- Challenges -
1 > In the histogram notes, who is credited with introducing this visual representation?
2 > Please write the next part of the histogram notes, picking up right after their last line.

- Article -
++++++++++

Section 18 Single Continuous Variable: Histogram

18.1 Histogram

  • Karl Pearson introduced this visual representation
  • Continuous variable
  • Probability distribution
  • Class width / interval / boundary: equal or unequal
  • Bins / Intervals / Breaks
  • Frequency, Frequency Density
  • Comparison with Normal density function
  • Ideal Normally distributed data:
    • Symmetry
    • Unimodal
    • Identical Mean, Median, Mode
    • No Skewness
    • No kurtosis

18.2 package base

data(iris)

hist(x=iris$Sepal.Length, breaks=15, 
     xlim=c(4,8), freq=FALSE,
     main='Histogram of Sepal Length',
     xlab='Sepal Length (cm)',
     ylab='Density',
     axes=TRUE,
     col='orange',
     lty=1, border='purple')
abline(v=mean(iris$Sepal.Length), lty=2, lwd=3, col='red')
abline(v=median(iris$Sepal.Length), lty=2, lwd=3, col='blue')

18.3 package ggplot2

library(ggplot2)

++++++++++

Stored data
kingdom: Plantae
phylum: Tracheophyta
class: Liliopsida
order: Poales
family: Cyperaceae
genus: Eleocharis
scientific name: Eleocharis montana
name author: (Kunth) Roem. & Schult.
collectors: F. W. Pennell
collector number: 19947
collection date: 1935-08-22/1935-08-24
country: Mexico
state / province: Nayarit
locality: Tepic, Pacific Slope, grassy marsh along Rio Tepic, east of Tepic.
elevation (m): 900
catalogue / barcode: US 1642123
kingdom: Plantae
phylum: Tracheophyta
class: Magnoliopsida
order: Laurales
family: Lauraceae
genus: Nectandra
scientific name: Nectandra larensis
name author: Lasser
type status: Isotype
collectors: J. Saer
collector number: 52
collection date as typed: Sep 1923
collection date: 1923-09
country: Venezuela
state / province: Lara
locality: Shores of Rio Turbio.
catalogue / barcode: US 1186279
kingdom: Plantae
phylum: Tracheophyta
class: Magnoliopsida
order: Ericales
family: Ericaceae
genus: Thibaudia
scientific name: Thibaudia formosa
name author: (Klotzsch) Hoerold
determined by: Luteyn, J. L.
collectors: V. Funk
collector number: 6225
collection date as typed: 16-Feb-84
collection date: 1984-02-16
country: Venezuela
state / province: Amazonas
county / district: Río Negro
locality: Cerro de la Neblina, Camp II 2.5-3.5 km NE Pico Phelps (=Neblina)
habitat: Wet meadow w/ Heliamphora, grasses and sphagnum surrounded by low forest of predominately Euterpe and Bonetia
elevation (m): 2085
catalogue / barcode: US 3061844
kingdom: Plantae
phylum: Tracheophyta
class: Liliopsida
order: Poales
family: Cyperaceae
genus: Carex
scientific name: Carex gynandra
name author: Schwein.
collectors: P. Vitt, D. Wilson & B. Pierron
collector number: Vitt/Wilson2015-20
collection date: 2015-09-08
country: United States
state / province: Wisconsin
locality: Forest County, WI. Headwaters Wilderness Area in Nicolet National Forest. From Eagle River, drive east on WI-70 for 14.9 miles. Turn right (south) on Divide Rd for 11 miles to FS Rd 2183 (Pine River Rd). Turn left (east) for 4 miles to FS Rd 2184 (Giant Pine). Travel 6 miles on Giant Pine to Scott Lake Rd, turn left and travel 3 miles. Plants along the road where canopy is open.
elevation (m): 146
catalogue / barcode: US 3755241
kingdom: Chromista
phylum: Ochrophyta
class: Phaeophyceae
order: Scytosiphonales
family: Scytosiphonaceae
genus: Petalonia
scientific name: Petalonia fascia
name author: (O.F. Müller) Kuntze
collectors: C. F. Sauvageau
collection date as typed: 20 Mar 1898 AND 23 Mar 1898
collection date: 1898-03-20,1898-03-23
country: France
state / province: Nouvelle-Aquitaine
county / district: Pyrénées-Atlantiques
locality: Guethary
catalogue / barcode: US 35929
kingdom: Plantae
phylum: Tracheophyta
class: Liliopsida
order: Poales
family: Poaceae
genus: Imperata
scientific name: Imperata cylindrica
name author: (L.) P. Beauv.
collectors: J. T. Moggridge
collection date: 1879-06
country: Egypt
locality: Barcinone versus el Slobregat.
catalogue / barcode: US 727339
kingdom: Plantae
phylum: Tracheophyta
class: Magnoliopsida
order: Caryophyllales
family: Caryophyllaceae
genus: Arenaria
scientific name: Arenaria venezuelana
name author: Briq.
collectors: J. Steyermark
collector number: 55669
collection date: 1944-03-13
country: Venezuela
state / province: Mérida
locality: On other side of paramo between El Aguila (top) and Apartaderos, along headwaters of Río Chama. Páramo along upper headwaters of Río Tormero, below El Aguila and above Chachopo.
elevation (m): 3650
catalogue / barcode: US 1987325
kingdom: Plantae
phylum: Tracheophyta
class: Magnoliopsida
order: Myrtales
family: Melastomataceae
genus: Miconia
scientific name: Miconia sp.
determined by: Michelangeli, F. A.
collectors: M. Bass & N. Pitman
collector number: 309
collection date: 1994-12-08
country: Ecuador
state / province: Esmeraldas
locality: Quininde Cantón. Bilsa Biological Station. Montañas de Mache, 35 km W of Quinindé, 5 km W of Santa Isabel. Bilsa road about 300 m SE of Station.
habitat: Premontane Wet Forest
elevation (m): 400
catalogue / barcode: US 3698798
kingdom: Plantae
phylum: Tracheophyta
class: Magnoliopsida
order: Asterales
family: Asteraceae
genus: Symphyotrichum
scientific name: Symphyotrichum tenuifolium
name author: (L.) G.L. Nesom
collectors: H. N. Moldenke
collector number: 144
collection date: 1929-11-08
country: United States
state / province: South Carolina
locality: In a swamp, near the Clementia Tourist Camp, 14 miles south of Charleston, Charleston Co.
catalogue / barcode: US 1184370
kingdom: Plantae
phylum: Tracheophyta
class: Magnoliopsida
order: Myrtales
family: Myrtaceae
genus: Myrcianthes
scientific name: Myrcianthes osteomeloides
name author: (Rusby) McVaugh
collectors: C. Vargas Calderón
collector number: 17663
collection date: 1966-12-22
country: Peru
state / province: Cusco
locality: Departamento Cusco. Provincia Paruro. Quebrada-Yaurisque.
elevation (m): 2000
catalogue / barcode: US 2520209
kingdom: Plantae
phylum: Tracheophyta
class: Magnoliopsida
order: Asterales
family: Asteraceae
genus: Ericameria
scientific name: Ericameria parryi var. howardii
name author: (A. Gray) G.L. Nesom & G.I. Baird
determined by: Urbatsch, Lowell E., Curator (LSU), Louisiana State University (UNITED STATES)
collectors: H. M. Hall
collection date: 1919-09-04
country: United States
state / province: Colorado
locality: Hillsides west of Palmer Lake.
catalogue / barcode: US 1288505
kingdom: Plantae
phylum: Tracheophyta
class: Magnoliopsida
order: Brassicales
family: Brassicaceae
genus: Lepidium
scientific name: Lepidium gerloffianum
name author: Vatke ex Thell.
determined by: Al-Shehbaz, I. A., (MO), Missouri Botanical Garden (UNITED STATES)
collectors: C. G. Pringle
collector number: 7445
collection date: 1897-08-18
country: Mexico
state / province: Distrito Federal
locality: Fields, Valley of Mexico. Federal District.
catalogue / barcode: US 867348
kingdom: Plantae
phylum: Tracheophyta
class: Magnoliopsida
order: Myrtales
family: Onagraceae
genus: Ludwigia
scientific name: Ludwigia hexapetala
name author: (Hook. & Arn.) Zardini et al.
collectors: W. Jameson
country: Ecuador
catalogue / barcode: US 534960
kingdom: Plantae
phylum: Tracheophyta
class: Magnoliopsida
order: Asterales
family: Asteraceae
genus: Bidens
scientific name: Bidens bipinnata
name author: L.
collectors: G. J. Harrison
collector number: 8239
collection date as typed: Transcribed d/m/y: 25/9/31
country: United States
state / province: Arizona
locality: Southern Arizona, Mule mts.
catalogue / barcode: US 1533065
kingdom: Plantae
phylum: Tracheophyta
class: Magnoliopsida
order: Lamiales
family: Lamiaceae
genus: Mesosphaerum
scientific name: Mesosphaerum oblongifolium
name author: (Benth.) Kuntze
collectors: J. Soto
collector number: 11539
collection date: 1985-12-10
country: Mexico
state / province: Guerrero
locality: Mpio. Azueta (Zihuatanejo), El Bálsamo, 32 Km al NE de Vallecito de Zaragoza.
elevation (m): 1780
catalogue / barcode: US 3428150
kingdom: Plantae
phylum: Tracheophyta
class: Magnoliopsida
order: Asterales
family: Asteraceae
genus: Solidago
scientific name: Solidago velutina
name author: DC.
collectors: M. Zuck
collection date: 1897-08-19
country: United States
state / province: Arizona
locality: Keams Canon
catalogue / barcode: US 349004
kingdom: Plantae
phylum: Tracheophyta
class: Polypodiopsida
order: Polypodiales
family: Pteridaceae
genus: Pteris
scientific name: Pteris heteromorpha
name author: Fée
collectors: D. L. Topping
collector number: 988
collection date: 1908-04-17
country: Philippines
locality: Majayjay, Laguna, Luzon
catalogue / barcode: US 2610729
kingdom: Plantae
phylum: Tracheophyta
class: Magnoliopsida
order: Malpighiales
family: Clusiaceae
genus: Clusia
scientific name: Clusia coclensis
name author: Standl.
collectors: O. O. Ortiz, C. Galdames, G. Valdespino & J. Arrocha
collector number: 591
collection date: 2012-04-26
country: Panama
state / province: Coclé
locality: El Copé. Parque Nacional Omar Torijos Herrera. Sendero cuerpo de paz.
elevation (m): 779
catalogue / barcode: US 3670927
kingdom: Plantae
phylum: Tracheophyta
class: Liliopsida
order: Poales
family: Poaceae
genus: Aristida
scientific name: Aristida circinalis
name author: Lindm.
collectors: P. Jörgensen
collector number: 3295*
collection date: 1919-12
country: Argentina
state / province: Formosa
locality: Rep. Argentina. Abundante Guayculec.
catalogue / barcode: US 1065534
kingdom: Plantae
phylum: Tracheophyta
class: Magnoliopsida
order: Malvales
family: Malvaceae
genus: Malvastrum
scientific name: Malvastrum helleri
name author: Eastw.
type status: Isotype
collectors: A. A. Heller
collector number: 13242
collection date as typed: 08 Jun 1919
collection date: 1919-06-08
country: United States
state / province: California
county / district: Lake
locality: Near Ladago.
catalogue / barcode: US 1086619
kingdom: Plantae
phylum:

++++++++++

- Answers to the tasks -
1 > Karl Pearson

2 >
g <- ggplot(data=iris, mapping=aes(Sepal.Length))
g <- g + geom_histogram(binwidth=0.10, fill='orange', colour='purple')
g <- g + geom_vline(aes(xintercept=mean(Sepal.Length, na.rm=TRUE)),   
                    colour='red', linetype='dashed', size=1.5)
g <- g + geom_vline(aes(xintercept=median(Sepal.Length, na.rm=TRUE)),   
                    colour='blue', linetype='dashed', size=1.5)
g <- g + labs(title='Histogram of Sepal Length',
              subtitle='Based on Iris data',
              x='Sepal Length (cm)',
              y='Density')

g + theme_bw()